Speaking to Political Analysis South Africa, on Wednesday, 21 February, Cummings, believes, “security at an airport is first and foremost about controlling access… but OR Tambo International Airport is too accessible.”
“OR Tambo [International Airport] and South African airports as a whole do not have enough security provisions that actually that do the routine security checks before an individual can access the airport complex, for example on airport roads – there are no manned checkpoints, no checks on vehicles, no scanning of number plates,” says Cummings.
He argues that authorities in South Africa are too complacent, and only see threats and security from the perspective of terrorism. “The thing is in South Africa we do not have the same kind of terrorist threat [as Egypt or Europe], but what we don’t realise, and has played out on a number of occassions, is that we have individuals who have a different kind of intent, but the same operational methods in terms of breaching our airport facilities.”
Cummings explains that “when you look at recent incidents for example, whether it is in the robbery at the cargo section of OR Tambo, or assassinations attempts against underworld figures within OR Tambo’s confines, the only difference between those assailants and a terrorist is that they have a discriminate intent, while terrorists don’t, their violence is more indiscriminate and they are there to communicate a political message.”
He says authorities should instead understand that “the modus operandi between criminals and terrorists is no different, the perpetrators are still coming in with heavy assault rifles, using stolen vehicles, vehicles with forged number plates – whatever the case may be. They are entering or accessing an airport facility exactly the same way a terrorist would, it’s just that the intent is different.”

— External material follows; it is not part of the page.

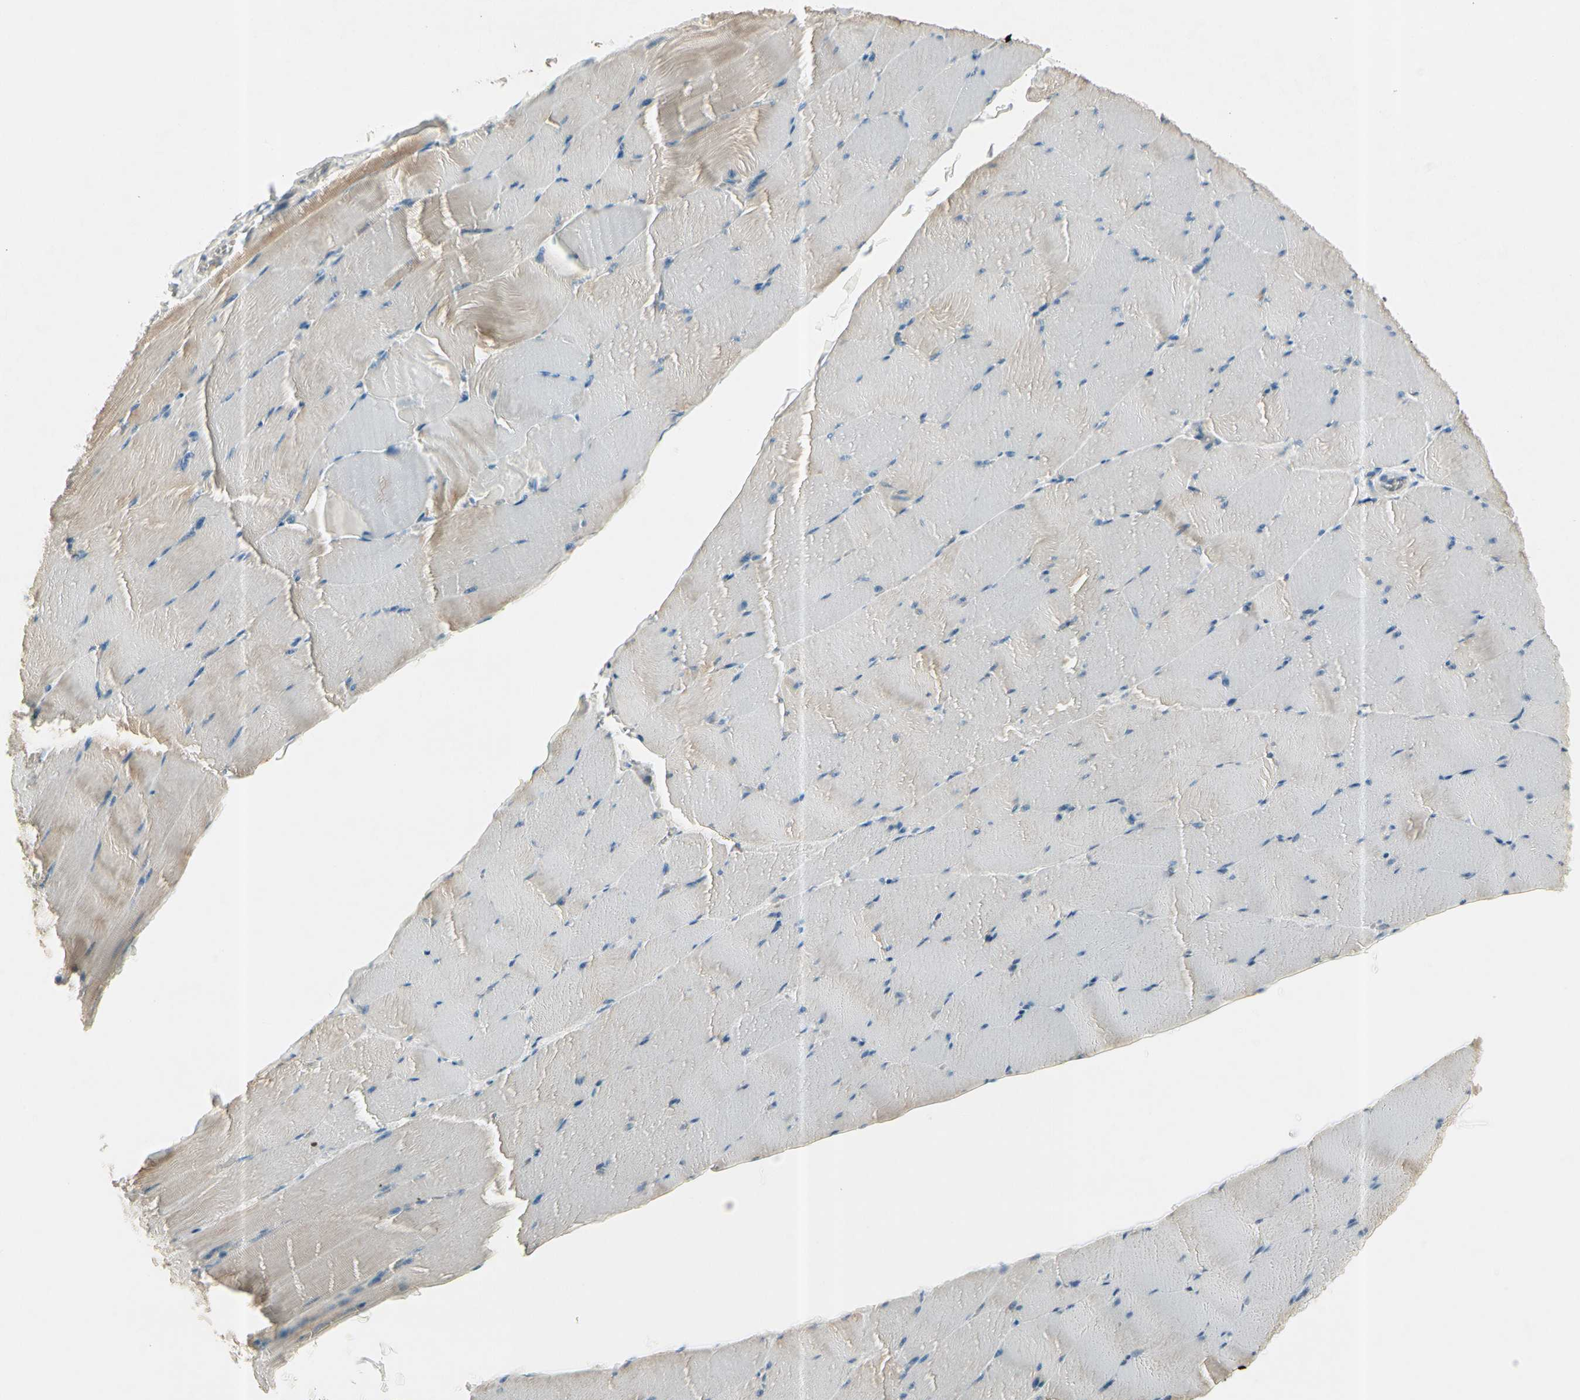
{"staining": {"intensity": "moderate", "quantity": "25%-75%", "location": "cytoplasmic/membranous"}, "tissue": "skeletal muscle", "cell_type": "Myocytes", "image_type": "normal", "snomed": [{"axis": "morphology", "description": "Normal tissue, NOS"}, {"axis": "topography", "description": "Skeletal muscle"}], "caption": "The histopathology image shows a brown stain indicating the presence of a protein in the cytoplasmic/membranous of myocytes in skeletal muscle. (Stains: DAB in brown, nuclei in blue, Microscopy: brightfield microscopy at high magnification).", "gene": "CYP2E1", "patient": {"sex": "male", "age": 62}}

Asked about why the South African public does not agitate for greater protection and security at airports in the country, Cummings thinks “it comes down to fact that we live in such a high crime environment in South Africa, where crime is an aspect of daily life, whether be at an airport, at a shopping mall, whether be it pulling up to your driveway or within your house. There are few areas in South Africa, few spaces, where people genuinely perceive as being crime free, which is the main issue. We have this perception, because crime is so widespread, so pervasive in South Africa, an airport is therefore not necessarily any different.”